• EXERCISE BRIEF:
Return, from the data below, each line that contains the word "lines".
= = = =
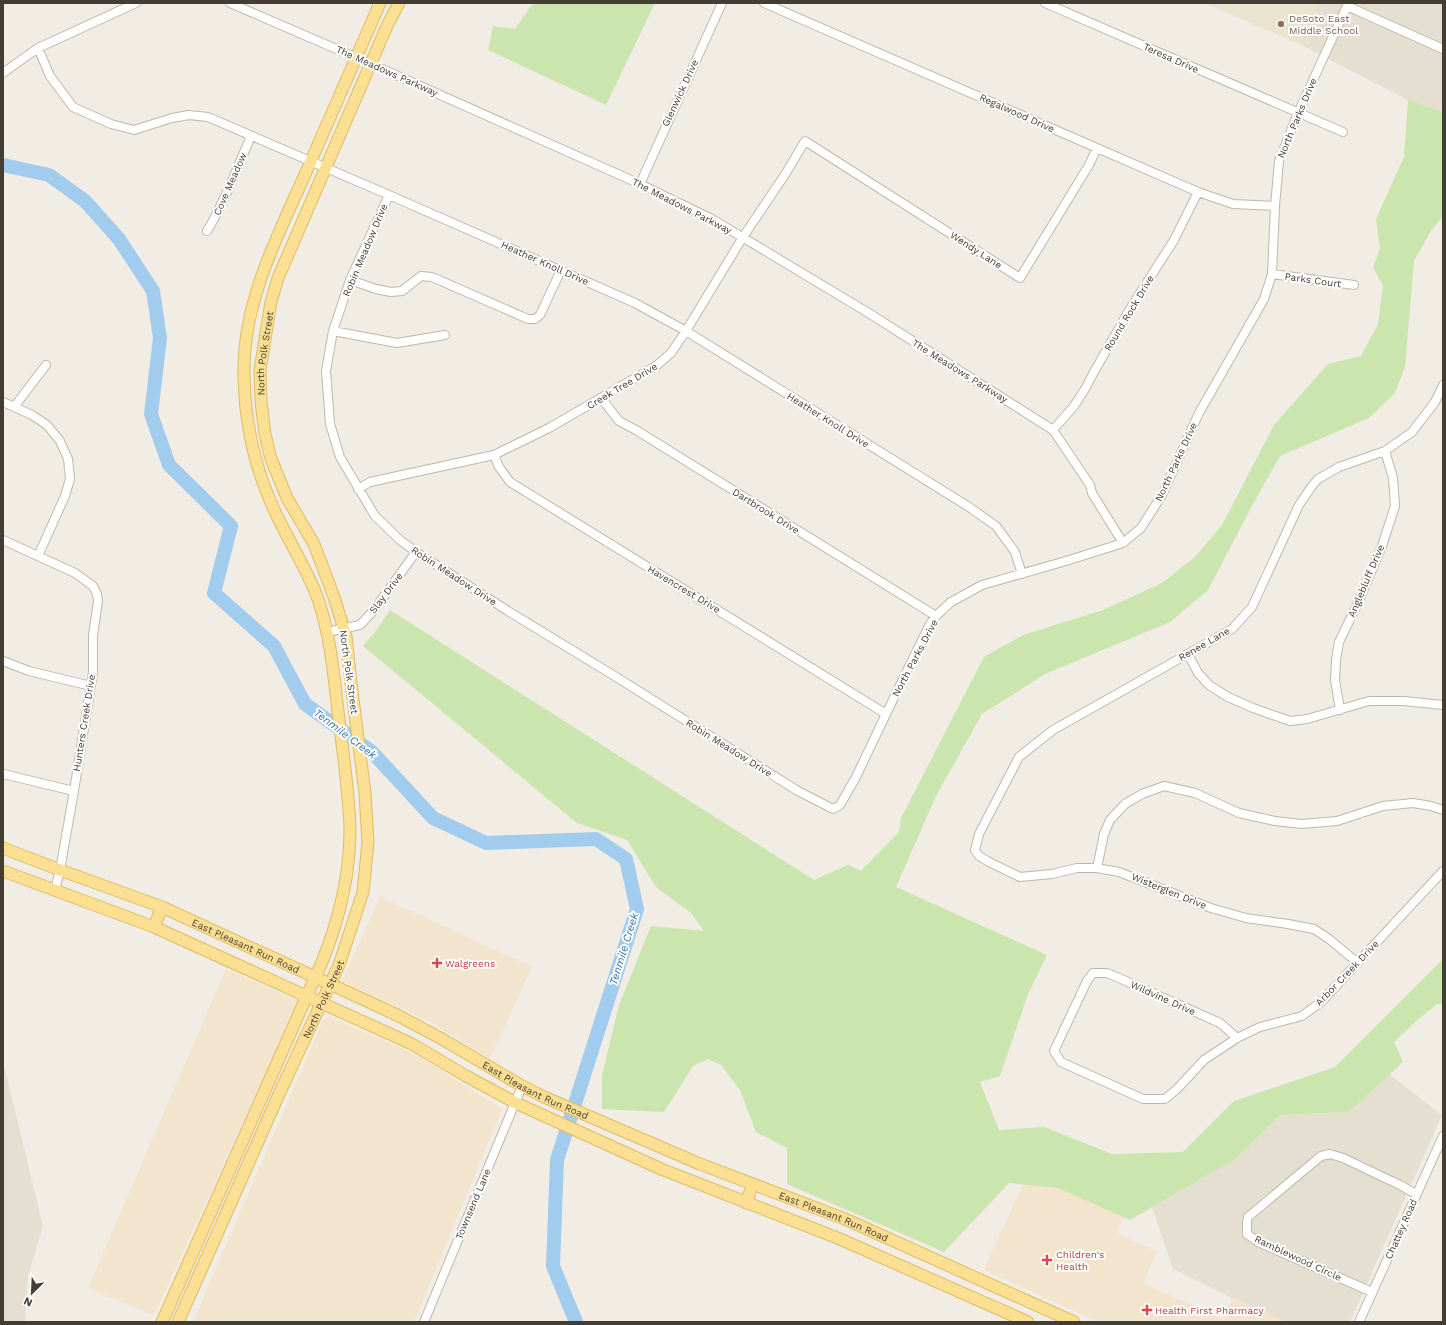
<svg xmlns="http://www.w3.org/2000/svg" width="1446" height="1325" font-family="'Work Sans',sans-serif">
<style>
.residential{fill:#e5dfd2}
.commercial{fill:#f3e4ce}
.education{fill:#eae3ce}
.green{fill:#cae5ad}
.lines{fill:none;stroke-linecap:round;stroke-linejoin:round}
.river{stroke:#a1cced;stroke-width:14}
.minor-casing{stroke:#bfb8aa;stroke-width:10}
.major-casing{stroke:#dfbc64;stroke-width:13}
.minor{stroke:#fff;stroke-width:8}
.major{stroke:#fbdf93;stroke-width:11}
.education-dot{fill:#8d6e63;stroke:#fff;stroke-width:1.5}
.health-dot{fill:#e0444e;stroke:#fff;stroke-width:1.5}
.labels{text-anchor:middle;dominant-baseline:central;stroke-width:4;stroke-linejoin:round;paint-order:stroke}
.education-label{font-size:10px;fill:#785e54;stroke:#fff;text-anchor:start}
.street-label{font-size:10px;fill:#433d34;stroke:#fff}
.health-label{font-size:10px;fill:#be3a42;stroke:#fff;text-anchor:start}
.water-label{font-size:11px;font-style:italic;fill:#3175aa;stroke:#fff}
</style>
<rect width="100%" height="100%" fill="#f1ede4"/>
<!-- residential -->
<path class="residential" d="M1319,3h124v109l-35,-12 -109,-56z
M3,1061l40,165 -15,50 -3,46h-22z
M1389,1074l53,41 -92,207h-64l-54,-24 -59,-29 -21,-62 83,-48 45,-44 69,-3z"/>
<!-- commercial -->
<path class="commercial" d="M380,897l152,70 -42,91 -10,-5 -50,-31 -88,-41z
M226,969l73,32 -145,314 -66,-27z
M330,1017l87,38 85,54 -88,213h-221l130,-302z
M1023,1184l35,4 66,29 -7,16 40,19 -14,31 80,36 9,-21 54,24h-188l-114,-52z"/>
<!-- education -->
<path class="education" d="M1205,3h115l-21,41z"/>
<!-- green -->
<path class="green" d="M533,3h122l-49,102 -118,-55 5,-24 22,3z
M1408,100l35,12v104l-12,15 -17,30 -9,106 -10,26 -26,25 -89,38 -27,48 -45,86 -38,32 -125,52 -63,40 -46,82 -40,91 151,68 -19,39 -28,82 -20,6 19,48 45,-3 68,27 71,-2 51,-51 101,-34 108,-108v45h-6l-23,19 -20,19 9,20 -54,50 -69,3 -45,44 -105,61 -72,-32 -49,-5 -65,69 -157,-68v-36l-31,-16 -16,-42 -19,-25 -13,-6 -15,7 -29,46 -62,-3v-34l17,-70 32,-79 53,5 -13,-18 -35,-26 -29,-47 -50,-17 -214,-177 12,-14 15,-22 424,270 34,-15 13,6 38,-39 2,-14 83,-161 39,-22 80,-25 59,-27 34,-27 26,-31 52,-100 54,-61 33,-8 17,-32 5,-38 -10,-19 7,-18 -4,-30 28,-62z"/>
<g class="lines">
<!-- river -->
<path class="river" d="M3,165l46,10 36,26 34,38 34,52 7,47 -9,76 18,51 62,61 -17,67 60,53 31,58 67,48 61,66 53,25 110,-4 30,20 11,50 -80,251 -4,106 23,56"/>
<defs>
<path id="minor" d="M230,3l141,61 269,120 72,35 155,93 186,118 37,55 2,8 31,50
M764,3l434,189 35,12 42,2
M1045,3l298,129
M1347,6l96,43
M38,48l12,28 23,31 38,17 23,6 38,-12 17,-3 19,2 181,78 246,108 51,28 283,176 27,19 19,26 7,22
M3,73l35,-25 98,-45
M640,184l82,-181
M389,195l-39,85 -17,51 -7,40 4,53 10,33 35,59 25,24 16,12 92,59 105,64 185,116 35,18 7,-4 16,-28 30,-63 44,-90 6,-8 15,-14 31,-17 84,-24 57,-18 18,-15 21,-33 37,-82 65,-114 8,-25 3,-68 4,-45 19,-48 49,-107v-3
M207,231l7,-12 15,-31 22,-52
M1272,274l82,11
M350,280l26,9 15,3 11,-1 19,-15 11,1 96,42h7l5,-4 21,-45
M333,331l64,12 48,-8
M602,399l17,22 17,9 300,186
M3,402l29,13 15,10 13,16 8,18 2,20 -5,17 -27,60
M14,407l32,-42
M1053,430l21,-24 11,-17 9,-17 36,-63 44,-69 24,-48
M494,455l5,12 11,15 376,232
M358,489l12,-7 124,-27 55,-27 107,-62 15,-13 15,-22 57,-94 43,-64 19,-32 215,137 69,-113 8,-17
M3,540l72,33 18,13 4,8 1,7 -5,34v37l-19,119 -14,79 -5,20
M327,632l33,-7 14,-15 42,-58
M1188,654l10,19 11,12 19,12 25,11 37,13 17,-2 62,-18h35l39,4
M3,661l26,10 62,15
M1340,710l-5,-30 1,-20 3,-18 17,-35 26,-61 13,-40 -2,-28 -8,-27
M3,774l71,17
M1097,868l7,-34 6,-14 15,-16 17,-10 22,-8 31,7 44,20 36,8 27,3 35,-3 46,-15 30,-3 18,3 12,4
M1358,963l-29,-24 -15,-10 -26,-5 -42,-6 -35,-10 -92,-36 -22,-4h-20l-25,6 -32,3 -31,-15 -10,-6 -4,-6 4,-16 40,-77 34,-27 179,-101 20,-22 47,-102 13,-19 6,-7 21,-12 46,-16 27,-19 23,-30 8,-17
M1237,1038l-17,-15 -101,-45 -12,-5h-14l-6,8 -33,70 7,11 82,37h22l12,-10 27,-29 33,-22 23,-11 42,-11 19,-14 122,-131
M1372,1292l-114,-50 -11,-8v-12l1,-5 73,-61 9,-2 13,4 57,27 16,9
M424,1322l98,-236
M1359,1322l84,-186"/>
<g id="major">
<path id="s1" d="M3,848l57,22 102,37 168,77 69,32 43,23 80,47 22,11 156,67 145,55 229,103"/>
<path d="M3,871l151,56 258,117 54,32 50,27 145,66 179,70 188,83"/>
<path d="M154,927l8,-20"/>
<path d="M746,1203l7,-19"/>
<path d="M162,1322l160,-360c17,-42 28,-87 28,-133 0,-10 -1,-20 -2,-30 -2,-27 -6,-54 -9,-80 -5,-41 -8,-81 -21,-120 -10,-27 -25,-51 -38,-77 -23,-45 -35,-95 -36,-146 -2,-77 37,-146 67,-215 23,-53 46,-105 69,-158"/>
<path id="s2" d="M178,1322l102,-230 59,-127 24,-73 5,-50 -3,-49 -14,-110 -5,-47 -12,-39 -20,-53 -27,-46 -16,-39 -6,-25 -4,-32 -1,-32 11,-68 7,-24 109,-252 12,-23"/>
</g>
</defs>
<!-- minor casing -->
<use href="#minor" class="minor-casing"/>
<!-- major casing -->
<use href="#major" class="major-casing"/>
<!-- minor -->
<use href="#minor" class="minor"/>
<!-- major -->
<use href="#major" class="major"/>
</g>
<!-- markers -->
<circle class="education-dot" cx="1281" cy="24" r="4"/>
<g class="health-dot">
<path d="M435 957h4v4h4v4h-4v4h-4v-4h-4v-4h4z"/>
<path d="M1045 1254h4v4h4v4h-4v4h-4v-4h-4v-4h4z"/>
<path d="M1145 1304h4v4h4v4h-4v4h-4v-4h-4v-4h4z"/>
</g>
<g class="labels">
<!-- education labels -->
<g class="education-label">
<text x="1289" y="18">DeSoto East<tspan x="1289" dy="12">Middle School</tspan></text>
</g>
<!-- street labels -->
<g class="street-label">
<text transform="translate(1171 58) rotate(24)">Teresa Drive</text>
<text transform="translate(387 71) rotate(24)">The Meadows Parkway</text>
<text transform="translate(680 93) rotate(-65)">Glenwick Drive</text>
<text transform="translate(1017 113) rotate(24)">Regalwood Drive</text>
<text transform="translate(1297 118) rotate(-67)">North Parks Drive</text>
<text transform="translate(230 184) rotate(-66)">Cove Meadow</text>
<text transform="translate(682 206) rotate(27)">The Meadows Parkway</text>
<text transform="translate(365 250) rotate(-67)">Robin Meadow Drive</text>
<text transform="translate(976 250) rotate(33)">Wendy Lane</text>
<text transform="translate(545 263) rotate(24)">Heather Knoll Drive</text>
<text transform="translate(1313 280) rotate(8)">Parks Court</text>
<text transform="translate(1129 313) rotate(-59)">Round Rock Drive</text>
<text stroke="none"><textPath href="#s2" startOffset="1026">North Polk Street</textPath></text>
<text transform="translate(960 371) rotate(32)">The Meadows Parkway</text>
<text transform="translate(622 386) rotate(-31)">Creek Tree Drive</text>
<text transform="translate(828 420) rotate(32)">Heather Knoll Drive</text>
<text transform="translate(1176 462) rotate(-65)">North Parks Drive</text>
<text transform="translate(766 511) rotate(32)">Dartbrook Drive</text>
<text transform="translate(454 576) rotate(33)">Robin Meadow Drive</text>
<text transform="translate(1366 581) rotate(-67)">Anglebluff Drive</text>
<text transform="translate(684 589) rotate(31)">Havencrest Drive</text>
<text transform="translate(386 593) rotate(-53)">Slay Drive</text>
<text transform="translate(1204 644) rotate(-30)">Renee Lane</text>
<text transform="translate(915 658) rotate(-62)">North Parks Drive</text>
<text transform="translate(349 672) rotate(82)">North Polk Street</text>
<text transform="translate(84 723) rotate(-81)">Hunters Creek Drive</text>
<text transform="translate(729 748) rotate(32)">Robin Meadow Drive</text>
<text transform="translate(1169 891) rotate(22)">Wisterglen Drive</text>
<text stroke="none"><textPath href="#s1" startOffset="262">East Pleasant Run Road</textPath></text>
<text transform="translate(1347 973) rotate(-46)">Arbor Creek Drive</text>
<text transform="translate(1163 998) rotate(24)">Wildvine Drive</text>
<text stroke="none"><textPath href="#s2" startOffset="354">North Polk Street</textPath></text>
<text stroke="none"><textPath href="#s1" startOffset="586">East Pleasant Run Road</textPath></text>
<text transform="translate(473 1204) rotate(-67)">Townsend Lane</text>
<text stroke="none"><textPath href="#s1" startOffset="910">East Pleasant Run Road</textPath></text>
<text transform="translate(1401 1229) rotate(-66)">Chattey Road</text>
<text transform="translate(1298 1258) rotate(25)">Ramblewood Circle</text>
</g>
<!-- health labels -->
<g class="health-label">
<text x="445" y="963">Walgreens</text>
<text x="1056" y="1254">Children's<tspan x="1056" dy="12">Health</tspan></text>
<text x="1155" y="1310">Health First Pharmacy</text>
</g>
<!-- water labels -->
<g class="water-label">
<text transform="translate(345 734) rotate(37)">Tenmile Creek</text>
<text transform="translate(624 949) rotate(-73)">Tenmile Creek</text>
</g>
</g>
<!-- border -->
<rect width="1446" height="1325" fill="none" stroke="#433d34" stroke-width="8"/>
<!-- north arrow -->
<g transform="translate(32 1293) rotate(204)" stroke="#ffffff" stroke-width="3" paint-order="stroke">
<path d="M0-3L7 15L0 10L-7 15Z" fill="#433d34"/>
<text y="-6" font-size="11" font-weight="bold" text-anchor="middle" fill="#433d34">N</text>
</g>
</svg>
= = = =
• TASK SOLUTION:
.lines{fill:none;stroke-linecap:round;stroke-linejoin:round}
<g class="lines">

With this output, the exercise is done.